The product is labeled for one or two 15-ounce applications. “I would recommend using the full labeled rate,” Groth said.
Groth urged farmers to rotate fungicides. “If we keep using the same fungicides over and over, we’re going to get resistance, and I don’t have any new material coming down the pipeline,” he said.
AgCenter entomologist Blake Wilson said the Mexican rice borer has spread throughout southwest Louisiana, but it has not been found in Avoyelles or Rapides parishes. “I anticipate it will be in the next few years,” he said.
AgCenter entomologist Sebe Brown said rice water weevils in Arkansas fields have developed resistance to the seed treatment Cruiser.
AgCenter rice breeder Adam Famoso said a seed increase in Puerto Rico is being grown now for the second generation of Provisia that will have better yield potential than the current version, PVL01.

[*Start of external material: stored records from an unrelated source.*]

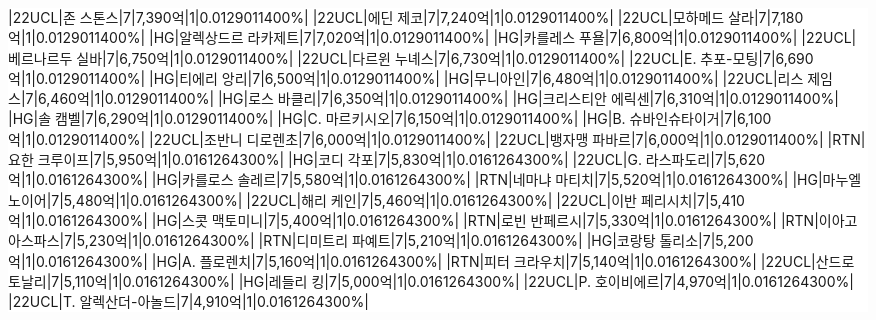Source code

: |22UCL|존 스톤스|7|7,390억|1|0.0129011400%|
|22UCL|에딘 제코|7|7,240억|1|0.0129011400%|
|22UCL|모하메드 살라|7|7,180억|1|0.0129011400%|
|HG|알렉상드르 라카제트|7|7,020억|1|0.0129011400%|
|HG|카를레스 푸욜|7|6,800억|1|0.0129011400%|
|22UCL|베르나르두 실바|7|6,750억|1|0.0129011400%|
|22UCL|다르윈 누녜스|7|6,730억|1|0.0129011400%|
|22UCL|E. 추포-모팅|7|6,690억|1|0.0129011400%|
|HG|티에리 앙리|7|6,500억|1|0.0129011400%|
|HG|무니아인|7|6,480억|1|0.0129011400%|
|22UCL|리스 제임스|7|6,460억|1|0.0129011400%|
|HG|로스 바클리|7|6,350억|1|0.0129011400%|
|HG|크리스티안 에릭센|7|6,310억|1|0.0129011400%|
|HG|솔 캠벨|7|6,290억|1|0.0129011400%|
|HG|C. 마르키시오|7|6,150억|1|0.0129011400%|
|HG|B. 슈바인슈타이거|7|6,100억|1|0.0129011400%|
|22UCL|조반니 디로렌초|7|6,000억|1|0.0129011400%|
|22UCL|뱅자맹 파바르|7|6,000억|1|0.0129011400%|
|RTN|요한 크루이프|7|5,950억|1|0.0161264300%|
|HG|코디 각포|7|5,830억|1|0.0161264300%|
|22UCL|G. 라스파도리|7|5,620억|1|0.0161264300%|
|HG|카를로스 솔레르|7|5,580억|1|0.0161264300%|
|RTN|네마냐 마티치|7|5,520억|1|0.0161264300%|
|HG|마누엘 노이어|7|5,480억|1|0.0161264300%|
|22UCL|해리 케인|7|5,460억|1|0.0161264300%|
|22UCL|이반 페리시치|7|5,410억|1|0.0161264300%|
|HG|스콧 맥토미니|7|5,400억|1|0.0161264300%|
|RTN|로빈 반페르시|7|5,330억|1|0.0161264300%|
|RTN|이아고 아스파스|7|5,230억|1|0.0161264300%|
|RTN|디미트리 파예트|7|5,210억|1|0.0161264300%|
|HG|코랑탕 톨리소|7|5,200억|1|0.0161264300%|
|HG|A. 플로렌치|7|5,160억|1|0.0161264300%|
|RTN|피터 크라우치|7|5,140억|1|0.0161264300%|
|22UCL|산드로 토날리|7|5,110억|1|0.0161264300%|
|HG|레들리 킹|7|5,000억|1|0.0161264300%|
|22UCL|P. 호이비에르|7|4,970억|1|0.0161264300%|
|22UCL|T. 알렉산더-아놀드|7|4,910억|1|0.0161264300%|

Famoso also said development of a long-grain conventional variety is underway. “This is an area we would like to put more emphasis on,” he said.
The hybrid program is making progress, but increasing the seed production of hybrid lines is a challenge.
AgCenter economist Mike Deliberto said a 17 percent rice acreage increase is projected by the U.S. Farm Bureau. “Arkansas’ acreage will be similar to where it was in 2016,” he said.
An increase in cotton acres in India could result in reduced rice exports by that country, which would help U.S. rice exports, he said.